[Editor’s note: Ms. Teach4Life is the pseudonym of a tenth-year teacher currently in her first year at a Manhattan middle school.]
At the end of each school year, I take time to reflect on the year and evaluate which components were successful, and which aspects may need to be tweaked. Over the last few years teaching ELA in a middle school in North Carolina, I have found five points to be among the best practices. Following these guidelines helped to make this year — my first year in a Manhattan middle school — a successful one.
Start with the students in mind, not the curriculum. The beginning of the school year starts with a whir, and it continues in that fast-paced manner for about a month. Then it is time for test prep, because January is right around the corner! It is easy to fall into the trap of teaching the curriculum and not the student. Don’t let yourself fall prey! I often spend the first week of school having the students complete interest inventories and personal interviews. I want to know about their families and cultures and who they are as individuals. Throughout the year I remain focused on building relationships outside of my classroom. I participate in student/staff ball games, sponsor clubs throughout the year, and try to attend any student activities I am invited to. This year I attended a dance recital, a karate championship, and a concert. Don’t underestimate the power of building meaningful relationships with your students.
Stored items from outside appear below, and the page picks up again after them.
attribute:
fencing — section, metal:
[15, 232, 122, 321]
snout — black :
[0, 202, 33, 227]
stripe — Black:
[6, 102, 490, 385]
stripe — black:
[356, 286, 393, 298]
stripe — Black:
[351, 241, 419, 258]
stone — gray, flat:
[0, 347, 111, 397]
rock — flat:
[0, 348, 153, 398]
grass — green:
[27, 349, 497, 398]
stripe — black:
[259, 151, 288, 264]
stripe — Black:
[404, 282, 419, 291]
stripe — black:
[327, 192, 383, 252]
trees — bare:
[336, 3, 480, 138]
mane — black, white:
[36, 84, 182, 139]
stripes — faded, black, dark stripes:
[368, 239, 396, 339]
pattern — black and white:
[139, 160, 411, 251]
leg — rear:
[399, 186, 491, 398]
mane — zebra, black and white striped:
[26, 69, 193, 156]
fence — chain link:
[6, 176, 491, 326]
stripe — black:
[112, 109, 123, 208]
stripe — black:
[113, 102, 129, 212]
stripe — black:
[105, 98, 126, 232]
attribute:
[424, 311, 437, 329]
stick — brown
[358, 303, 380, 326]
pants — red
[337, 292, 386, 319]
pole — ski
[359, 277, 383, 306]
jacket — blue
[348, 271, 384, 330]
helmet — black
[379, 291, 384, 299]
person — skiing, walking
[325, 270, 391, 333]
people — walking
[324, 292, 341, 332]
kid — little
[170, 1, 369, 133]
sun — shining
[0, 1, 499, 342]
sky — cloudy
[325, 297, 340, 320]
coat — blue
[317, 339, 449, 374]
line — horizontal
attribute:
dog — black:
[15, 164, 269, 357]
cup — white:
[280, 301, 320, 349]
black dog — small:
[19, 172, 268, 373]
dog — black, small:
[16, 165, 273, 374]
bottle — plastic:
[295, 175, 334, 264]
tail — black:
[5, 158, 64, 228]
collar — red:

Frequently contact the parents. It is important that you start the year off on the right foot when it comes to handling parents. I feel that building relationships with parents is often overlooked by teachers. It is invaluable. During the first few weeks of school, I make an effort to call every single parent (I usually teach 70-80 students.) and tell them something great their child is doing in my classroom. For the most part, I get the same reaction from the parents: they are shocked that I would call home to tell them such a nice piece of information! Believe me, that call builds a lot of creditability with you as the teacher. Three weeks before the first marking period ends, I send home a “caught you” coupon that specifically names something the student is doing well in ELA. The parent signs the coupon and it’s worth five points of extra credit.
Kids need to be heard. Let’s face it — sometimes kids just need someone to listen to them. In middle school, when all the hormones are raging and the students are changing so much in so many different ways, they just need someone to sit with them and be unbiased and nonjudgmental. They, like adults, want to feel loved and safe and validated. They want to feel important, and they need a sounding board at times. Many days, I have several students stopping by my room after school or during their lunch period, and they just really want to talk for a few minutes. I am committed to lending my ears to my students.
Develop your personal philosophy of education. Don’t develop it and cast it aside — hang it by your desk and refer to it on those days when you need to remind yourself why you entered into this career. It will give you strength, hope, and vision when the times are rough. My personal philosophy is about a page long; however, the premise of it is: Relationships + Relevance + Rigor = Results.
Plan meaningful lessons. Students need to understand that what they are learning is important. They must be able to relate it to their lives, and they must be engaged in activities within the classroom to ensure that the content sticks with them. I think of each student in my classroom climbing on a ladder: you have to start by meeting them on the rung they are most comfortable standing. In other words, start by meeting your students where they are, and be sure to incorporate their personal experiences and interests into your lessons. As the year progresses, your students will climb that ladder and the sky will be the limit!